In just those three guys, the Dodgers have added well over $1 billion worth of financial investment into their roster, which is just an obscene amount of money. Time will tell if that investment proves to be a wise one, as there is a lot of risk that comes with giving the amount of years and dollars to such a small group of players. However, let's first look at the terms of Yamamoto's contract ($) with the Dodgers and what it means for the team going forward.

Yamamoto Contract Details: Dodgers REALLY had to pay up to land righty

At the surface level, the $325 million that LA just paid to snag Yamamoto is the largest deal ever given to a starting pitcher ever -- with the huge caveat being that doesn't include Ohtani, who is a unicorn who can obviously both hit and pitch (probably). Yamamoto's guarantee is $1 million more than the Yankees gave to Gerrit Cole before the 2020 season and includes a $50 million signing bonus. While those are some nutty numbers for a guy that has yet to pitch in the big leagues, Yamamoto's age and stuff created simply too good of an opportunity to pass up, and the deal was really only possible because Ohtani deferred so much of his deal.

Unlike Ohtani's deal, Yamamoto's contract does not contain any deferred money and the cost to the Dodgers is actually significantly more than $325 million. Not only is LA going to have to pay luxury tax given that they are well into the penalty now, but they also have to pay an additional $50.625 million as a posting fee to Yamamoto's previous club, the Orix Buffaloes.
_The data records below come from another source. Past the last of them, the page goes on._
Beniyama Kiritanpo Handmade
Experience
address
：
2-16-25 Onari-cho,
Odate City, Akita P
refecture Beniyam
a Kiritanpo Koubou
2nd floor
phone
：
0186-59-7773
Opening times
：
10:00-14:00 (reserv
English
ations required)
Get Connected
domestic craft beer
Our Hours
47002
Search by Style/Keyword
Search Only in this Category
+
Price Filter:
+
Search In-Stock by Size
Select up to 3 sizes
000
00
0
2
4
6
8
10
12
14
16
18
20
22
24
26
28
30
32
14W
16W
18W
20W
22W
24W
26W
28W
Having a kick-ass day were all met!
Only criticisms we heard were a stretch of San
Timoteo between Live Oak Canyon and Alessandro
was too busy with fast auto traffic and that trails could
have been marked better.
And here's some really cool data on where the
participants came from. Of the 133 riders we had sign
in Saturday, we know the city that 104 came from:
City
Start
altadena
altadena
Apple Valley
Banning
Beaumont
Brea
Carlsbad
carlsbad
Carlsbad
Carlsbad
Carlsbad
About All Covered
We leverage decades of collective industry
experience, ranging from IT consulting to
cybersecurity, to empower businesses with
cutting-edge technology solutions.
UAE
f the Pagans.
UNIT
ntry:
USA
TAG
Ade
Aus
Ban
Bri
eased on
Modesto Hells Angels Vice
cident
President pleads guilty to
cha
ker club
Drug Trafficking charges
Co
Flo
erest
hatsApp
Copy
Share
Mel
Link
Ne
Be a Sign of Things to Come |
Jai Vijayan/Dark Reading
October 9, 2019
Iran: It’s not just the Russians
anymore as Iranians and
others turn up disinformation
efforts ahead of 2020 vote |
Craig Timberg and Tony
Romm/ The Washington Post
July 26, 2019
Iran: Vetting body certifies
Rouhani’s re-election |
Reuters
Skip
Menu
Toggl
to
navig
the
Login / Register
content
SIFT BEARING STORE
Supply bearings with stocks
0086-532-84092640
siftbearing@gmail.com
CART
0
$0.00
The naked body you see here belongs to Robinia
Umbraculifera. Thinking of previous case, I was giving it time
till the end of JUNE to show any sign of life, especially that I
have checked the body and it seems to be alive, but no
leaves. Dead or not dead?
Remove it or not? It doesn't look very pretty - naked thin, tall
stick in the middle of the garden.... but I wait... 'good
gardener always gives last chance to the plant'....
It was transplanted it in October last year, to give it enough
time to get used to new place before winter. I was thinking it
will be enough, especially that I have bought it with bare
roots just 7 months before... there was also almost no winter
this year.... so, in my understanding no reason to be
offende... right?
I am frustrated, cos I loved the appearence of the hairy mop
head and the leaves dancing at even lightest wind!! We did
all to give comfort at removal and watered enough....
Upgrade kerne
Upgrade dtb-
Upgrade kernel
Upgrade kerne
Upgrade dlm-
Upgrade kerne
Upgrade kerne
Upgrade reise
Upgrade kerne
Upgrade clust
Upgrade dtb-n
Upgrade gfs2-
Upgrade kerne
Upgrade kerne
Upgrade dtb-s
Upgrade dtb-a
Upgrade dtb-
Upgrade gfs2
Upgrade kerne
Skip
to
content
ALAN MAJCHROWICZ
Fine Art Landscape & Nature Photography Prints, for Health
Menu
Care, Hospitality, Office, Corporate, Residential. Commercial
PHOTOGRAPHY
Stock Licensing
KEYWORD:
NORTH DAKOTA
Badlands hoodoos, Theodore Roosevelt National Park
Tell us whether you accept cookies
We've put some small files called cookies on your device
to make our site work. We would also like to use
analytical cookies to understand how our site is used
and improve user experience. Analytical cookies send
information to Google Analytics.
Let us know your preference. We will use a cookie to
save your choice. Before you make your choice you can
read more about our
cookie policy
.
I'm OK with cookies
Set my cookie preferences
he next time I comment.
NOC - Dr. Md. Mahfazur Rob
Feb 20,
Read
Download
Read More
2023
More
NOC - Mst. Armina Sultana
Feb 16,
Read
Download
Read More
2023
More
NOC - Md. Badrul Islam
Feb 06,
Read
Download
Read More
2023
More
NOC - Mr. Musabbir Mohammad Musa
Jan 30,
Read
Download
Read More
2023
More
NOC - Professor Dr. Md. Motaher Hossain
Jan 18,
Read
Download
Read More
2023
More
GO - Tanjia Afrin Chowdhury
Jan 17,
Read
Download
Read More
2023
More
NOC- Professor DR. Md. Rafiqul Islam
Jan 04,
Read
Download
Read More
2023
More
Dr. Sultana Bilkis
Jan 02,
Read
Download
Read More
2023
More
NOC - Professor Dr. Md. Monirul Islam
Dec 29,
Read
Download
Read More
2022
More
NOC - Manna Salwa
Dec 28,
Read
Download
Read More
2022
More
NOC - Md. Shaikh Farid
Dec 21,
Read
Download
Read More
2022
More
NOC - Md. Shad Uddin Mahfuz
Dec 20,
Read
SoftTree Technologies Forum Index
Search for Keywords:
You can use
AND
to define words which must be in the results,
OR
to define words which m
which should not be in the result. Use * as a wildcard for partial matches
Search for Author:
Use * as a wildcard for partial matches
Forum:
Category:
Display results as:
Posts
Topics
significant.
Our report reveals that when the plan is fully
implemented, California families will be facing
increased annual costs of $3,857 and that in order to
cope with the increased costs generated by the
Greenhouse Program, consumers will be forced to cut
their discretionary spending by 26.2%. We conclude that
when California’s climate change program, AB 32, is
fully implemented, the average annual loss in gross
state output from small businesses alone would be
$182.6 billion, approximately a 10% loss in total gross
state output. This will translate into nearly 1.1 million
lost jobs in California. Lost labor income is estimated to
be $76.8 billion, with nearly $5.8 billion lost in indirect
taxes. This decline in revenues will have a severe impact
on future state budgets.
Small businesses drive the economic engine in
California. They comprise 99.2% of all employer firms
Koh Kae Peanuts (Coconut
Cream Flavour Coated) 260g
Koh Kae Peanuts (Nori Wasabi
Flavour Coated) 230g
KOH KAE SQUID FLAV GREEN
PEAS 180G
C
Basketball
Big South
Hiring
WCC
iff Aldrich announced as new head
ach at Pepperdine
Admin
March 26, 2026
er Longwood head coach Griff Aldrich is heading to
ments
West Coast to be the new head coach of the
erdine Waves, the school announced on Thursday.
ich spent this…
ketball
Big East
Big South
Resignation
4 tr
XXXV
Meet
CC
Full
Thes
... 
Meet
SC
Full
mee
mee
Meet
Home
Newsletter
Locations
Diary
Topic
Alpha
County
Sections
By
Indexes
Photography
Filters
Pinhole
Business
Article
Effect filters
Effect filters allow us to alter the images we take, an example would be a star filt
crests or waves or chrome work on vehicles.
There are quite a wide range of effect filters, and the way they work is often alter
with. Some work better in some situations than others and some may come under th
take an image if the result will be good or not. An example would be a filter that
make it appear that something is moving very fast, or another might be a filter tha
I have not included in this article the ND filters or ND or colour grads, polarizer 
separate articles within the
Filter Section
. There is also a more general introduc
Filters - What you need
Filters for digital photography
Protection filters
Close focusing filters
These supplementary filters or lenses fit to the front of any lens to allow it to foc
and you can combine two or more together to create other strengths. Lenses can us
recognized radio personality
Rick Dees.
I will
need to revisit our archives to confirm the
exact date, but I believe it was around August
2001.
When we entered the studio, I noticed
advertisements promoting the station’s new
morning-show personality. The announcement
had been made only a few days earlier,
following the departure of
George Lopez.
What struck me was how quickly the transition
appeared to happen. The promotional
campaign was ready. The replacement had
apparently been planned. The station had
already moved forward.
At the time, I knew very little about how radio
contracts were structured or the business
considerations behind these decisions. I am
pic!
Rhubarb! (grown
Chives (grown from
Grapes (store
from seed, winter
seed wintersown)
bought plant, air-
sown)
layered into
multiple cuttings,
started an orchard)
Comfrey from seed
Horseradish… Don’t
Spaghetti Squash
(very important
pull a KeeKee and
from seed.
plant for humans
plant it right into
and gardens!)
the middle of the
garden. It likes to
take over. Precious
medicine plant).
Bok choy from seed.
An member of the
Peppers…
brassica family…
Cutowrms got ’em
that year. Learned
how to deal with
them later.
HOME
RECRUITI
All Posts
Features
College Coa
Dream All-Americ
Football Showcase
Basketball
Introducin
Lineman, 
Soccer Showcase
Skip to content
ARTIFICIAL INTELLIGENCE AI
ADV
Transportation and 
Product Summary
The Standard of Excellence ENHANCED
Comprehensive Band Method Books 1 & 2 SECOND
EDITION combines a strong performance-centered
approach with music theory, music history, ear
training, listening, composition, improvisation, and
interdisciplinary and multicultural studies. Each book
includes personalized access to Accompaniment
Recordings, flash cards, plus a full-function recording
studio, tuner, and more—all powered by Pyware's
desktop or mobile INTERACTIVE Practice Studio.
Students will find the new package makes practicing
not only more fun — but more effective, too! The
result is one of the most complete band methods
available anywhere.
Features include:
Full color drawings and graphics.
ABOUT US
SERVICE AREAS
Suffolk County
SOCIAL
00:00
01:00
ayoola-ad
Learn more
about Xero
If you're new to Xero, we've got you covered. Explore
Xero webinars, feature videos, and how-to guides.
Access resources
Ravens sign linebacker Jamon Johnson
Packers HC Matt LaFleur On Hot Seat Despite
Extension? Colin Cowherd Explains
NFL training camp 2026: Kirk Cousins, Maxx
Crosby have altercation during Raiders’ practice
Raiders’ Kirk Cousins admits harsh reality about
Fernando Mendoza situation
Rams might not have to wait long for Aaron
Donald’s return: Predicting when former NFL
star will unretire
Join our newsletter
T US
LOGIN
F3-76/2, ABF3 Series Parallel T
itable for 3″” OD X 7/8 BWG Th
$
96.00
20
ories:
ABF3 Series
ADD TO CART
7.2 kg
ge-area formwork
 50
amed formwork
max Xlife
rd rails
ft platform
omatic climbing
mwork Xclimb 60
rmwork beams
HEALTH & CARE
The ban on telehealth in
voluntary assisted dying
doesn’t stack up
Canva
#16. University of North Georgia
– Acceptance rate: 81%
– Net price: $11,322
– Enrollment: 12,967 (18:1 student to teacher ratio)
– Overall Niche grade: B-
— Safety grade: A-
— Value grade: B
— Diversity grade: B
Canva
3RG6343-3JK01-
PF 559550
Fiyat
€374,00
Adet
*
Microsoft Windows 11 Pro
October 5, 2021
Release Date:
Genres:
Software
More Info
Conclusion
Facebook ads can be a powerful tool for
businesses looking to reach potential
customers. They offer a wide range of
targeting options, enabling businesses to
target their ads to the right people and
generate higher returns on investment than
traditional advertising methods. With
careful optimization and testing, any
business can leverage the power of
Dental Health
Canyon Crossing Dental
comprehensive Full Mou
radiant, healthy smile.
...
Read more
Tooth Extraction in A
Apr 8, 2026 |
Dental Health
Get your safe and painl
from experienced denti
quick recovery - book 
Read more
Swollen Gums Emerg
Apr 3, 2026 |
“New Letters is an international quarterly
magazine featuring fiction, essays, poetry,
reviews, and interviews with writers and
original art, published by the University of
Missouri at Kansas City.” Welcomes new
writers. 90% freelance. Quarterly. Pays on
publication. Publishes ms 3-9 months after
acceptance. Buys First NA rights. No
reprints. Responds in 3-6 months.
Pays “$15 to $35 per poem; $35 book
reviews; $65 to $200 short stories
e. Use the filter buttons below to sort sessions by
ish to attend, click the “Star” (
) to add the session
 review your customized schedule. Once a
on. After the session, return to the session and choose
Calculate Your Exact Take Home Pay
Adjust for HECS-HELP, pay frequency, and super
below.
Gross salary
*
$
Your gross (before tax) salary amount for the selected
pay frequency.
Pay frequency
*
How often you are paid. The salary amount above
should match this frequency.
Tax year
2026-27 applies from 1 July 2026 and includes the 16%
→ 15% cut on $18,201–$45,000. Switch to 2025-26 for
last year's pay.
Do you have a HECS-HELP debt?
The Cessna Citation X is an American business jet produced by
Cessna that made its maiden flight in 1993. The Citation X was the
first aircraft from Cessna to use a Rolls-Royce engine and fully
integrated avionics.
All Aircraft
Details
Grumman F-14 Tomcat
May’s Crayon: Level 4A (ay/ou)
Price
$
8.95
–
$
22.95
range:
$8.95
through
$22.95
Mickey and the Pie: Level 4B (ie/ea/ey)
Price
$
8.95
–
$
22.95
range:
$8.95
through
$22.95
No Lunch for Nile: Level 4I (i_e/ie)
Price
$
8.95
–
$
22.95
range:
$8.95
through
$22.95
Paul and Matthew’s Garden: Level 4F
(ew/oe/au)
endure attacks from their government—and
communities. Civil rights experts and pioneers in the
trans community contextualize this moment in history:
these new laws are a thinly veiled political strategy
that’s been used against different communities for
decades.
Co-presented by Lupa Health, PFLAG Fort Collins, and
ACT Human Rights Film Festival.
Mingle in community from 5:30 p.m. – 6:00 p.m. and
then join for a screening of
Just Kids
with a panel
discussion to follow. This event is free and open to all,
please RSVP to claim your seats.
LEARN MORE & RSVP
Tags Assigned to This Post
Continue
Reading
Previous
If the Dodgers continue to remain over the luxury tax threshold for the next few years, the cost of this deal to the team could easily end up approaching $400 million.

The good news is that if you are looking at purely the annual value of Yamamoto's contract, it actually isn't that crazy as the just over $27 million per year over 12 years doesn't even crack the top 20 salaries in MLB for 2024.

The bad news is that Yamamoto's contract does include a pair of opt-outs. The opt-outs can trigger after years 6 and 8 of his 12-year deal (per Ken Rosenthal), so it is entirely possible that Yamamoto could try to leverage those opt-outs into getting paid even more if he shoves for the Dodgers.

Could Yamamoto end up being a bargain, despite how much the Dodgers had to give to land him? Absolutely, especially given how good his stuff looked during his time in Japan. However, this deal is far from team friendly, given that all of that cost comes with a lot of pressure and risk as well. We shall see if it pays off for the Dodgers in the short and long-term.